▸ **TASK ITEM**
There are pictures in the records below; leave them out and set down exactly the lines from the one holding "Figure 5: The" through the one holding "Table 2. Butenedial/OH".

· · ·

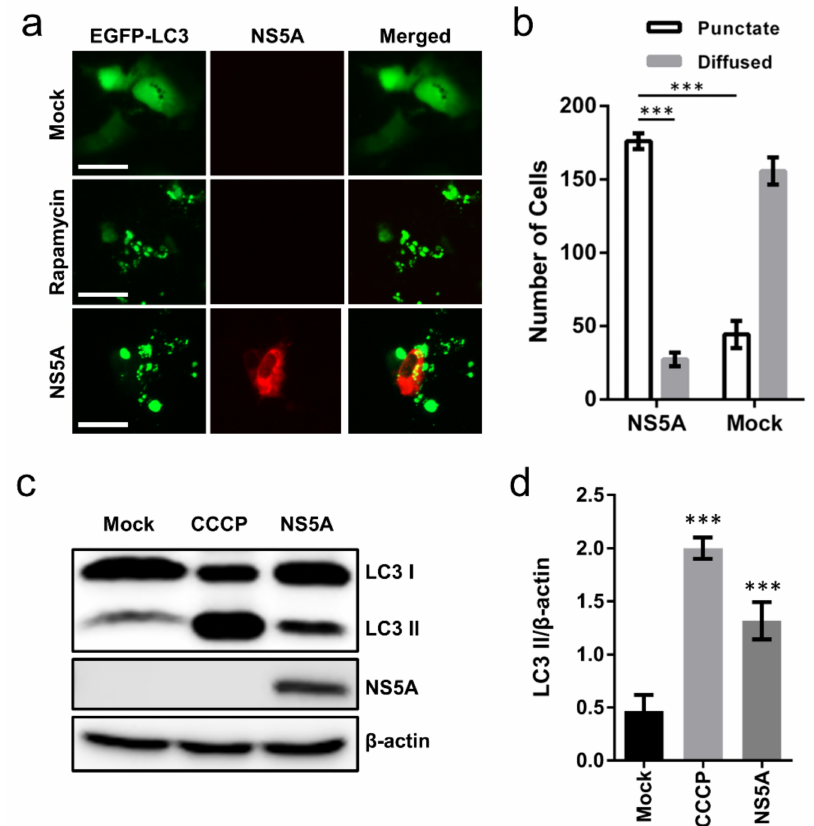
Figure 1. Transient transfection of NS5A increases punctate formation. ( a ) Huh-7.5 cells were co-transfected with EGFP-LC3 and NS5A or EGFP-LC3 only (mock) for 48 h after which the cells were immunostained with anti-NS5A antibody (9E10) and examined for punctate formation. Rapamycin = 100 nM; magnification = 200 × ; scale bar = 50 µ m. ( b ) Quantification of punctate and diffused cells from a. A total of 200 cells were randomly counted and the numbers of punctate and diffused cells were determined in NS5A-transfected cells and the mock transfection control group. ( c ) Huh-7.5 cells were transfected with NS5A in 6-well plates and examined for LC3 lipidation 48 h post-transfection by extracting cell lysate for Western blotting analysis. ( d ) Densitometry of ( c ). Results are from 3 independent repeats with errors bars indicating mean ± standard deviation (SD); representative micrographs and Western blots are shown. β -actin served as a loading control for all analyses. Asterisks (*) denote statistical significance for the indicated parameters analyzed ( b ) or compared with mock ( d ): *** p <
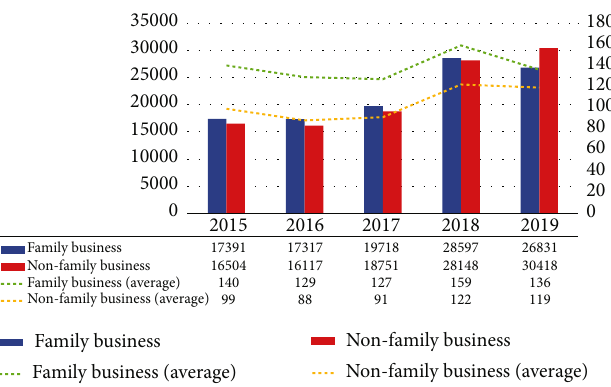
Figure 5: The speci fi c proportion of family enterprises with a shareholding ratio of more than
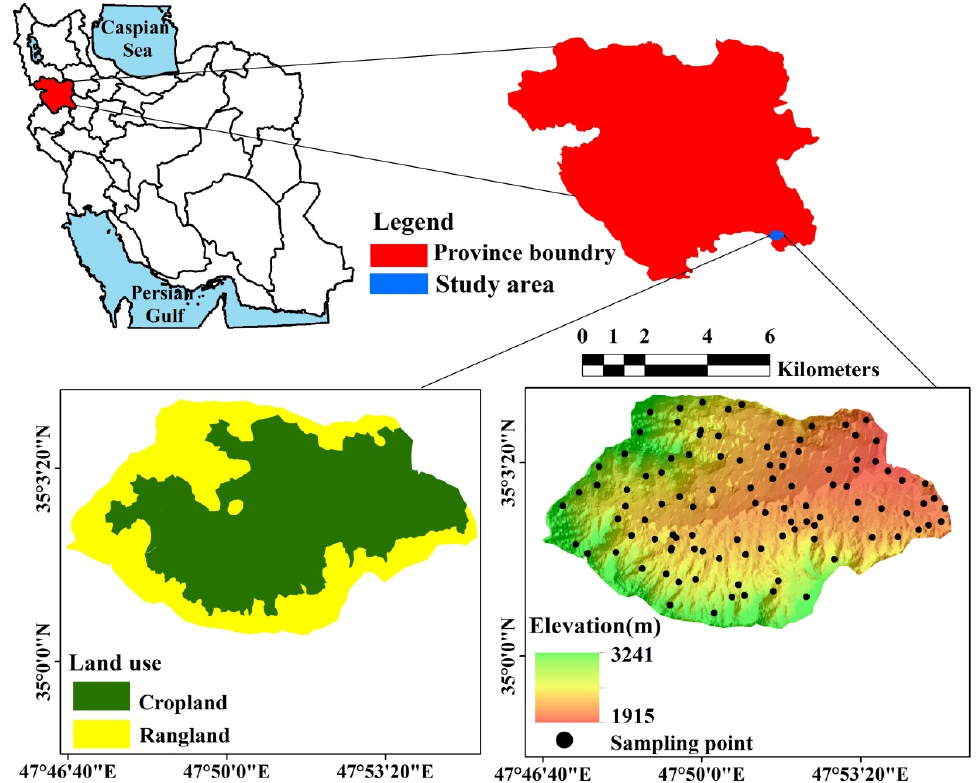
Figure 1. Location map of the study area within Kurdistan province and Iran.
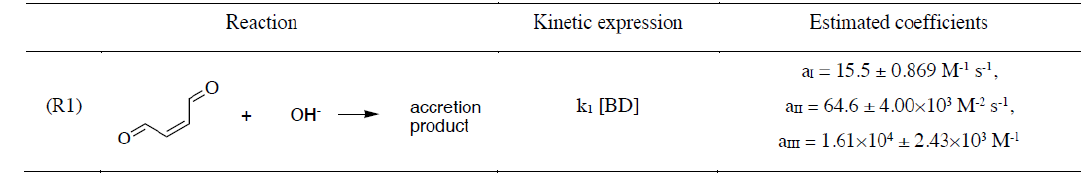
Table 2. Butenedial/OH − reaction, kinetic expression of the rate law, and corresponding estimates of the coefficients in the rate constant and their standard errors. a I and a III are well constrained. Although a II has a large standard error, it appears to not severely impact agreement between model and measurement (Fig. 3). See Eq. (1) for the expression of k 1 in terms of its coefficients, a I , a II , and a III , and OH − .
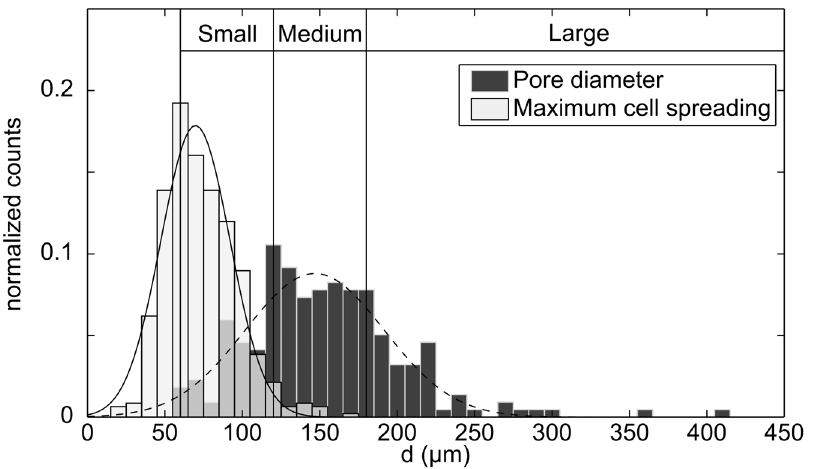
Figure 1. Maximal spreading length of fibroblasts and pore wall to wall distance within StarPEG-heparin cryogel. Maximal spreading length d cell,spread of the different human dermal fibroblasts are represented by white bars and wall to wall distance d pore,min of the pore analyzed in the scaffold by dark grey bars. The overlapping area is displayed in light grey. Gaussian fit was performed for maximum cell spreading (continuous line) and pore diameter (dashed line) distribution. The data was obtained by combining all the imaging performed on the starPEG-heparin cryogel (N pores . 100) and cells contained in pores (N cells . 200).’’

· · ·

▸ **RESULT OF THIS TASK**
Figure 5: The speci fi c proportion of family enterprises with a shareholding ratio of more than
Figure 1. Location map of the study area within Kurdistan province and Iran.
Table 2. Butenedial/OH − reaction, kinetic expression of the rate law, and corresponding estimates of the coefficients in the rate constant and their standard errors. a I and a III are well constrained. Although a II has a large standard error, it appears to not severely impact agreement between model and measurement (Fig. 3). See Eq. (1) for the expression of k 1 in terms of its coefficients, a I , a II , and a III , and OH − .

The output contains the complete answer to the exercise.